David Biderman, executive director and CEO for the Solid Waste Association of North America, told Waste Dive his organization has not taken a position on the legislation but sees its odds as unlikely in Congress, given factors including "competing pro-recycling bills, several of which have bipartisan support."
Circular economy proponents and other recycling groups are expected to offer varying reactions. While some prefer voluntary goals and commitments outside of regulations, others see legislation as one of the only viable paths forward.
Susan Collins, executive director for the Container Recycling Institute, praised the bill's container deposit system and called it a "powerful incentive" for industry. Yvette Arellano, a policy researcher with the Texas Environmental Justice Advocacy Series, emphasized the legislation's focus on environmental justice and communities impacted by proximity to petrochemical plants.
But for some waste and recycling industry players, one major distinction could spell the difference between support and opposition.
Two archetypal EPR models currently exist in Canada, associated with two different provinces, Québec and British Columbia. The Québec model relies more on pre-existing systems and infrastructure, with producers reimbursing local municipalities for costs incurred. The British Columbia model implements a system where producers are largely in charge of the full process, from production to recycling.
The waste and recycling industry has largely resisted any system that could undermine current contracts and agreements with municipalities, as they believe the second model does. That model has generated pushback from nonprofits concerned about corporate control, such as the Institute for Local Self-Reliance.
The Break Free From Plastic Pollution Act favors the British Columbia approach, Scott Cassel, PSI's CEO and founder, told Waste Dive. He argued that system will shift the burden away from taxpayers and said municipalities would still have options under the legislation, especially given how many pre-existing systems they currently have.
"This acknowledges that there can be some transitions that can take place over time," he said.
Proponents of the producer-driven approach also maintain such a system creates a more level playing field. At present, they say, some companies commit to stricter standards on a voluntary basis, which can put them at a disadvantage — something the Udall-Lowenthal legislation seeks to rectify. Cassel also said the bill has led to some positive industry dialogue already, including significant time working out details with the Flexible Packaging Association.
Recycling industry veterans have expressed mixed predictions for the new bill's odds in Congress, given anticipated opposition from industry players and the existence of many other legislative priorities in an already busy election year. But Udall said he expects to see state and local governments "start replicating" the bill, allowing it to build momentum with or without passage at the federal level. He even signaled support for those efforts could be bipartisan.
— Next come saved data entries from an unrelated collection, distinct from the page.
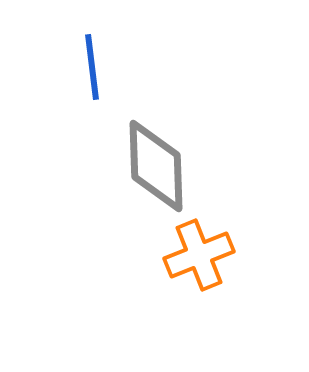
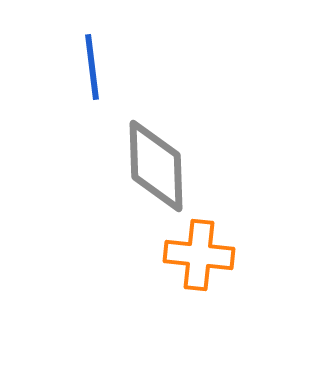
orange cross: rotated 28 degrees clockwise
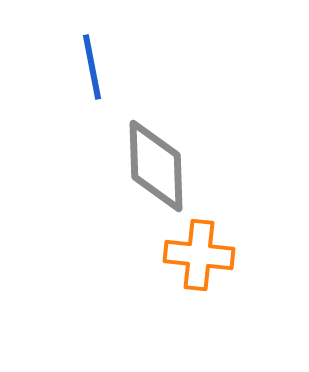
blue line: rotated 4 degrees counterclockwise
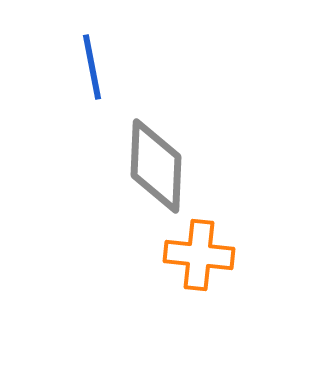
gray diamond: rotated 4 degrees clockwise
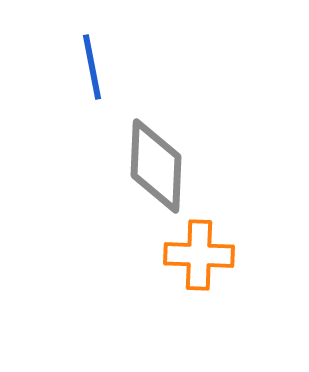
orange cross: rotated 4 degrees counterclockwise
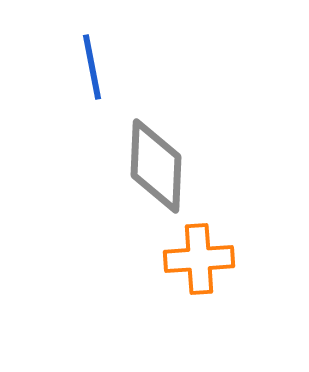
orange cross: moved 4 px down; rotated 6 degrees counterclockwise
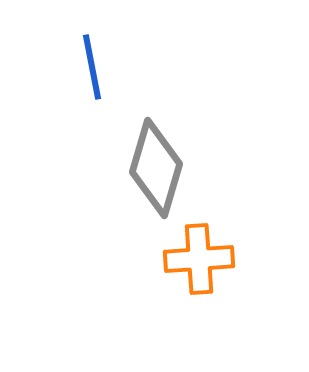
gray diamond: moved 2 px down; rotated 14 degrees clockwise
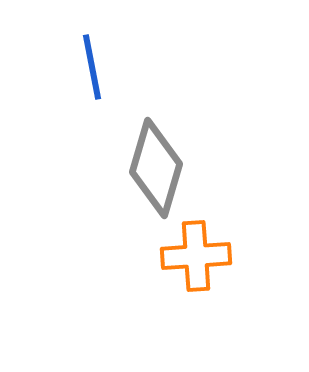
orange cross: moved 3 px left, 3 px up
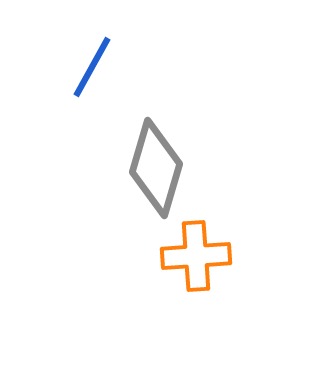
blue line: rotated 40 degrees clockwise
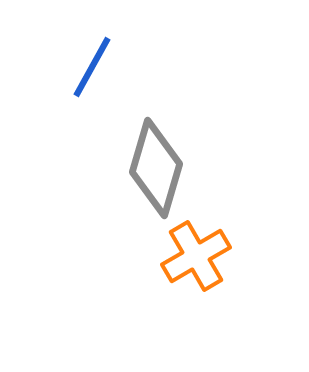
orange cross: rotated 26 degrees counterclockwise
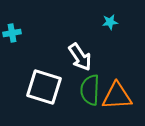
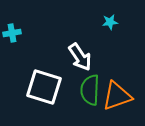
orange triangle: rotated 16 degrees counterclockwise
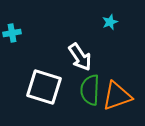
cyan star: rotated 14 degrees counterclockwise
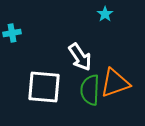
cyan star: moved 5 px left, 8 px up; rotated 14 degrees counterclockwise
white square: rotated 12 degrees counterclockwise
orange triangle: moved 2 px left, 13 px up
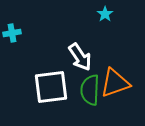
white square: moved 7 px right; rotated 12 degrees counterclockwise
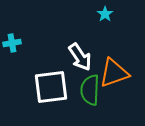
cyan cross: moved 10 px down
orange triangle: moved 1 px left, 10 px up
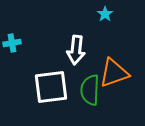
white arrow: moved 4 px left, 7 px up; rotated 40 degrees clockwise
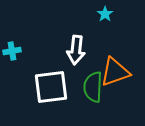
cyan cross: moved 8 px down
orange triangle: moved 1 px right, 1 px up
green semicircle: moved 3 px right, 3 px up
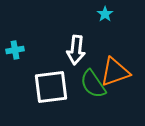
cyan cross: moved 3 px right, 1 px up
green semicircle: moved 3 px up; rotated 36 degrees counterclockwise
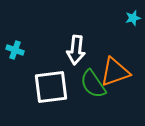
cyan star: moved 28 px right, 4 px down; rotated 21 degrees clockwise
cyan cross: rotated 30 degrees clockwise
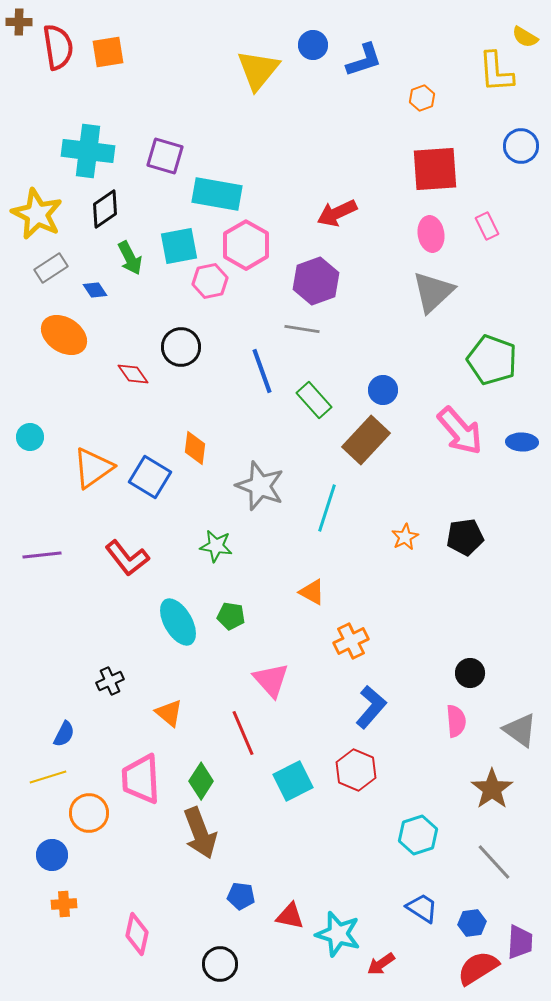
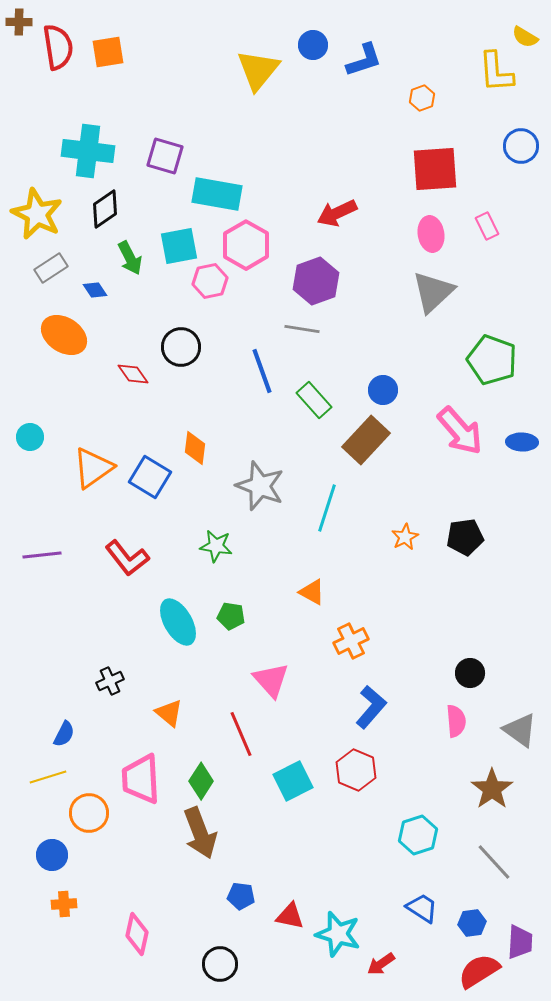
red line at (243, 733): moved 2 px left, 1 px down
red semicircle at (478, 968): moved 1 px right, 3 px down
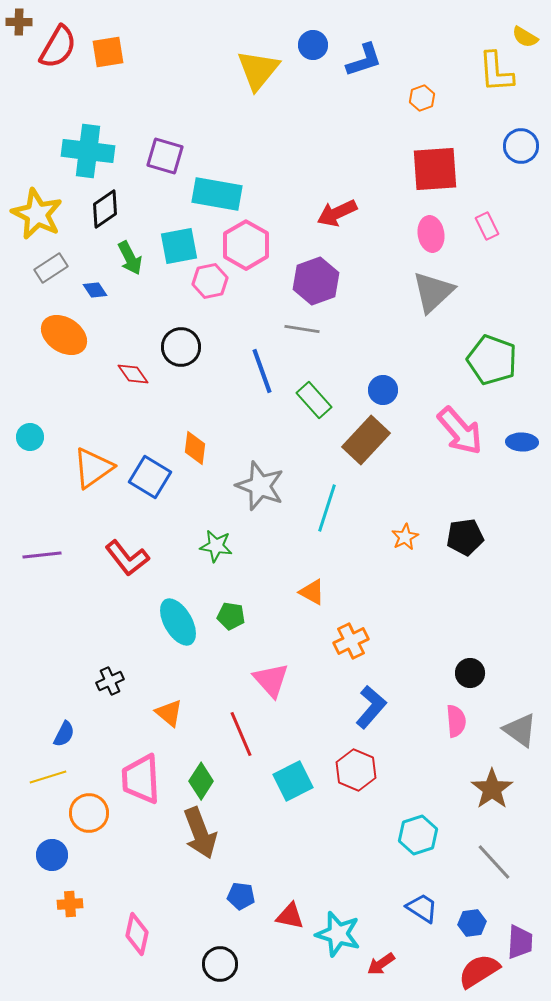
red semicircle at (58, 47): rotated 39 degrees clockwise
orange cross at (64, 904): moved 6 px right
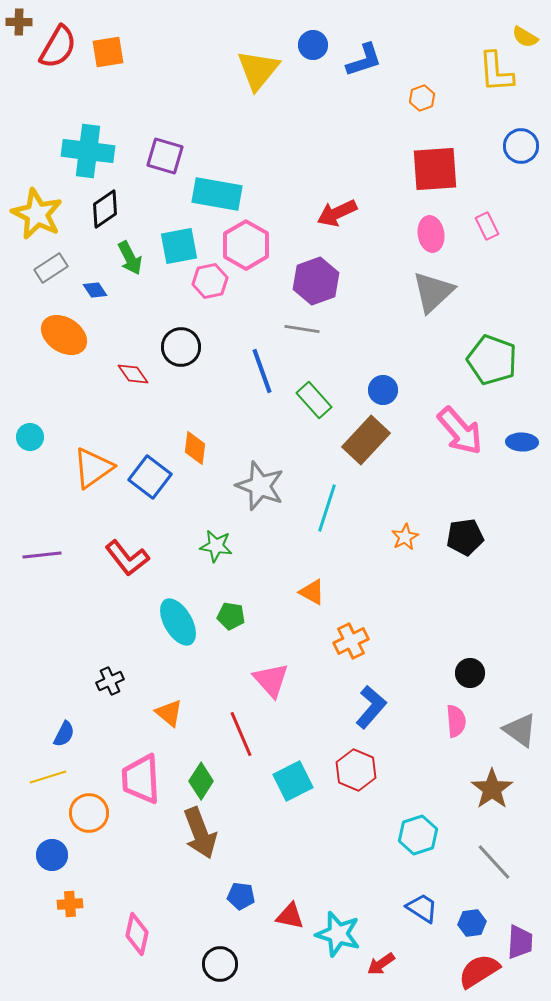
blue square at (150, 477): rotated 6 degrees clockwise
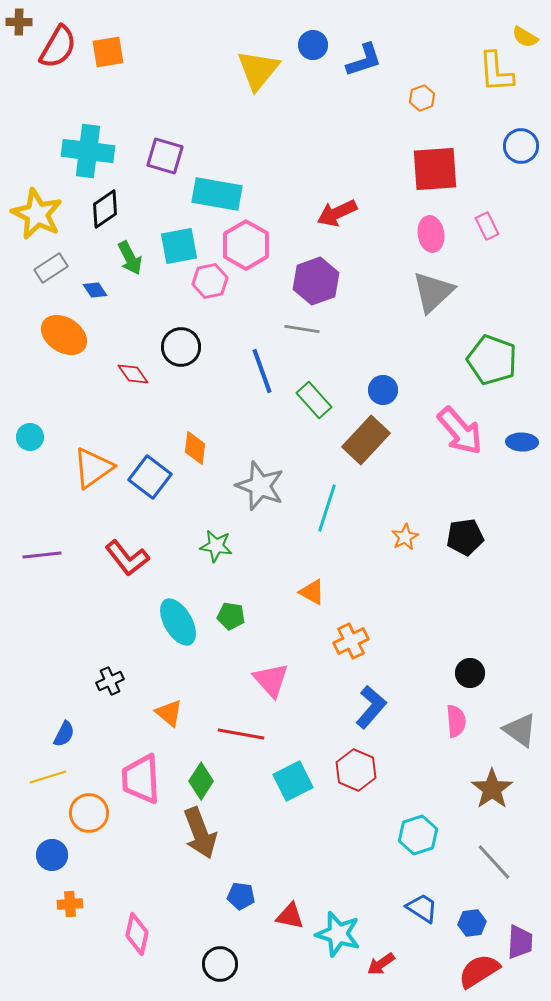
red line at (241, 734): rotated 57 degrees counterclockwise
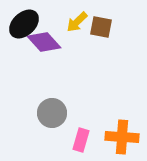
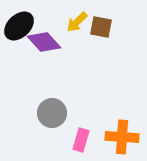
black ellipse: moved 5 px left, 2 px down
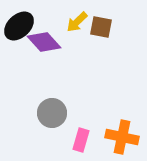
orange cross: rotated 8 degrees clockwise
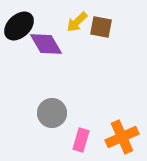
purple diamond: moved 2 px right, 2 px down; rotated 12 degrees clockwise
orange cross: rotated 36 degrees counterclockwise
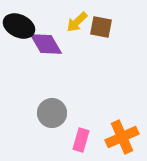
black ellipse: rotated 68 degrees clockwise
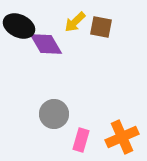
yellow arrow: moved 2 px left
gray circle: moved 2 px right, 1 px down
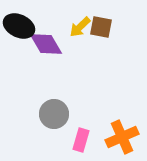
yellow arrow: moved 5 px right, 5 px down
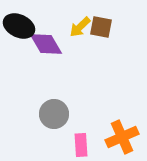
pink rectangle: moved 5 px down; rotated 20 degrees counterclockwise
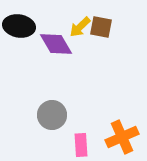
black ellipse: rotated 16 degrees counterclockwise
purple diamond: moved 10 px right
gray circle: moved 2 px left, 1 px down
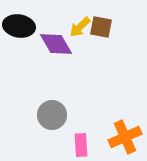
orange cross: moved 3 px right
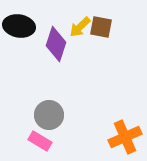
purple diamond: rotated 48 degrees clockwise
gray circle: moved 3 px left
pink rectangle: moved 41 px left, 4 px up; rotated 55 degrees counterclockwise
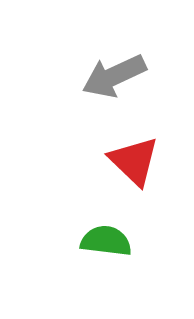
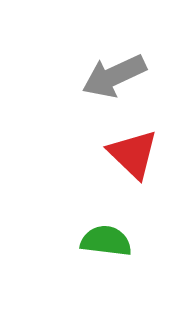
red triangle: moved 1 px left, 7 px up
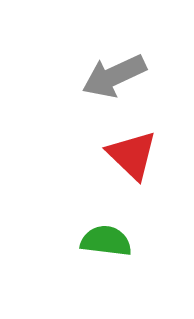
red triangle: moved 1 px left, 1 px down
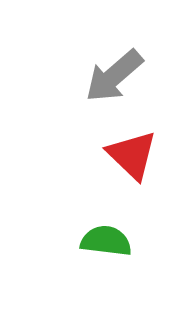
gray arrow: rotated 16 degrees counterclockwise
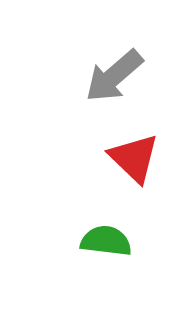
red triangle: moved 2 px right, 3 px down
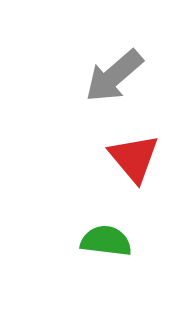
red triangle: rotated 6 degrees clockwise
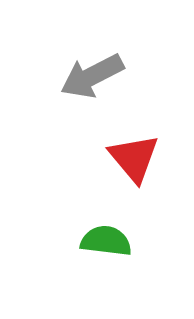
gray arrow: moved 22 px left; rotated 14 degrees clockwise
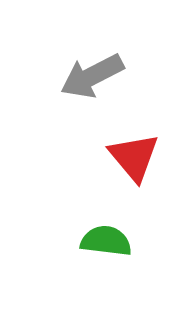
red triangle: moved 1 px up
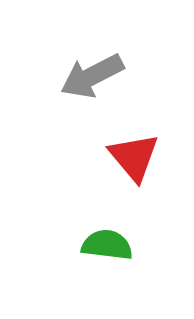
green semicircle: moved 1 px right, 4 px down
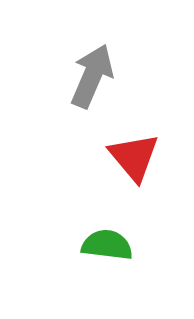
gray arrow: rotated 140 degrees clockwise
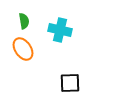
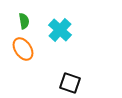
cyan cross: rotated 30 degrees clockwise
black square: rotated 20 degrees clockwise
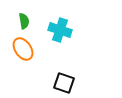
cyan cross: rotated 25 degrees counterclockwise
black square: moved 6 px left
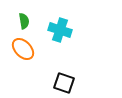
orange ellipse: rotated 10 degrees counterclockwise
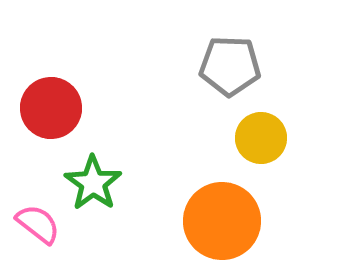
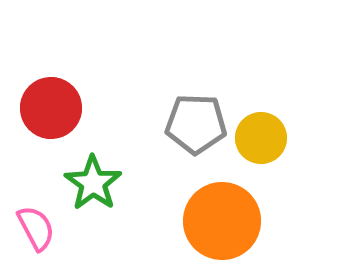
gray pentagon: moved 34 px left, 58 px down
pink semicircle: moved 2 px left, 4 px down; rotated 24 degrees clockwise
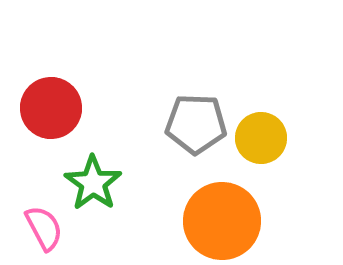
pink semicircle: moved 8 px right
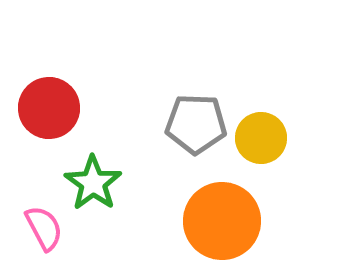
red circle: moved 2 px left
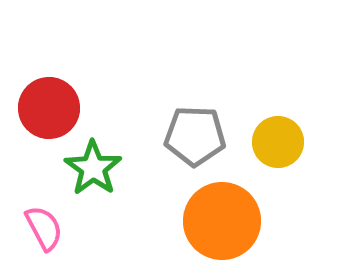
gray pentagon: moved 1 px left, 12 px down
yellow circle: moved 17 px right, 4 px down
green star: moved 15 px up
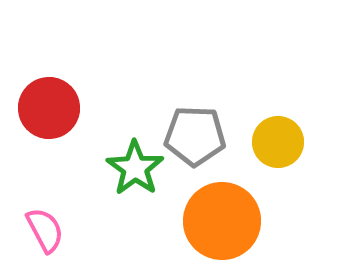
green star: moved 42 px right
pink semicircle: moved 1 px right, 2 px down
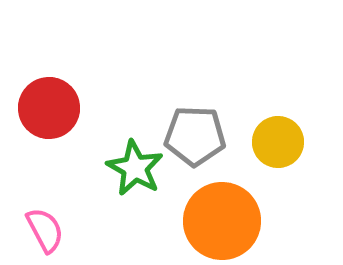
green star: rotated 6 degrees counterclockwise
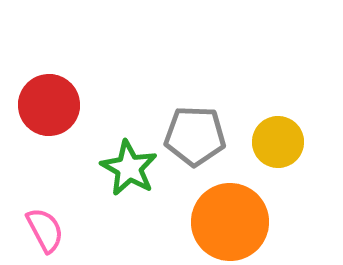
red circle: moved 3 px up
green star: moved 6 px left
orange circle: moved 8 px right, 1 px down
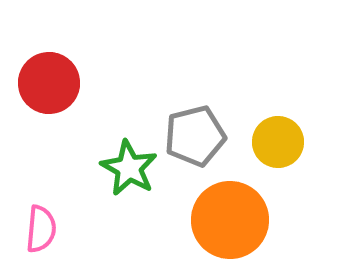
red circle: moved 22 px up
gray pentagon: rotated 16 degrees counterclockwise
orange circle: moved 2 px up
pink semicircle: moved 4 px left, 1 px up; rotated 33 degrees clockwise
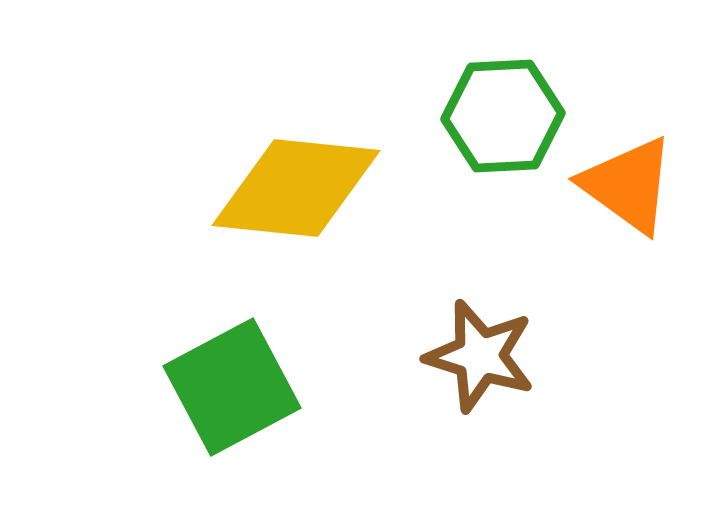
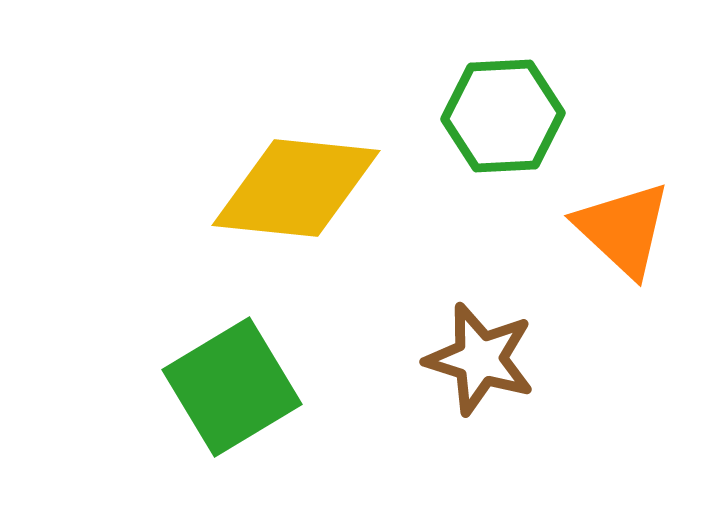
orange triangle: moved 5 px left, 44 px down; rotated 7 degrees clockwise
brown star: moved 3 px down
green square: rotated 3 degrees counterclockwise
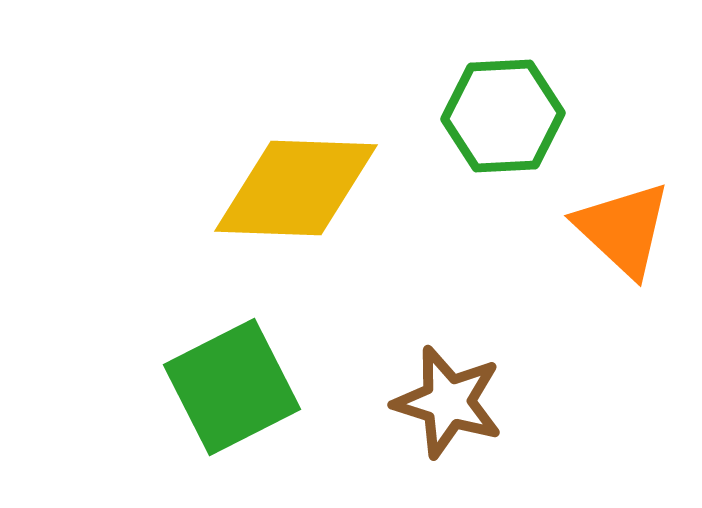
yellow diamond: rotated 4 degrees counterclockwise
brown star: moved 32 px left, 43 px down
green square: rotated 4 degrees clockwise
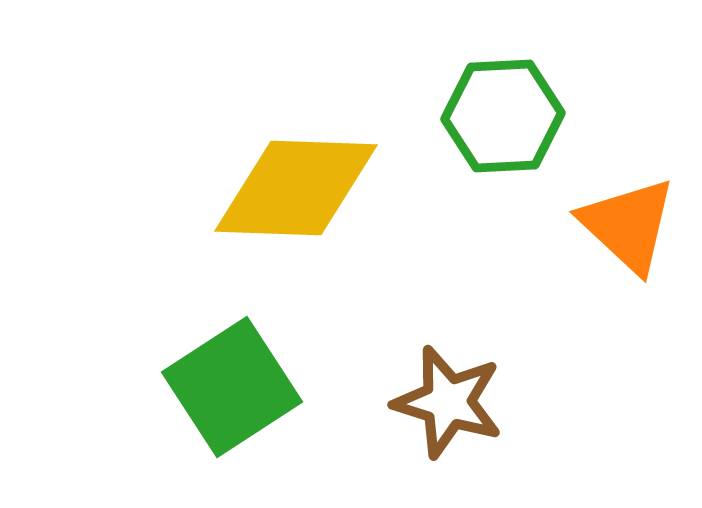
orange triangle: moved 5 px right, 4 px up
green square: rotated 6 degrees counterclockwise
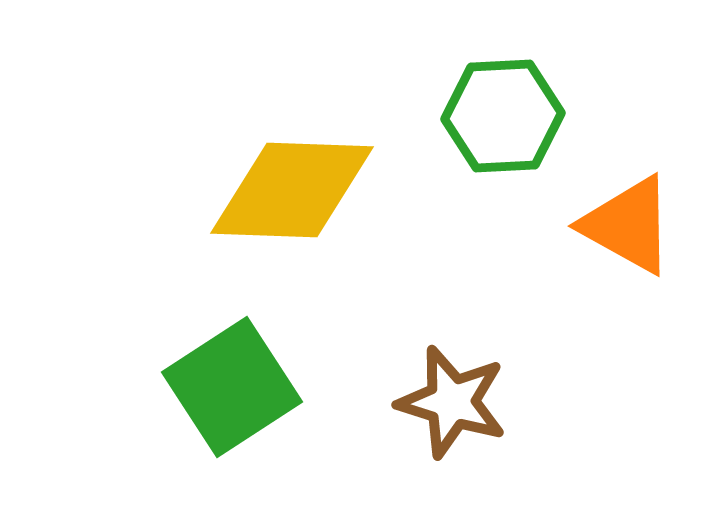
yellow diamond: moved 4 px left, 2 px down
orange triangle: rotated 14 degrees counterclockwise
brown star: moved 4 px right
"The way we look at it is, the federal legislation is the mirror and consistent with what's going on in the states," said Cassel. "We see them as complementary."
This national discussion could factor into similar EPR proposals already advancing at the state level, including an upcoming bill in Maine that favors a Québec approach and has some potential buy-in from the waste industry. Vermont, California, Massachusetts, Oregon, Washington, Indiana, New York and Connecticut are also considering – or are set to consider – their own EPR policies in the near future.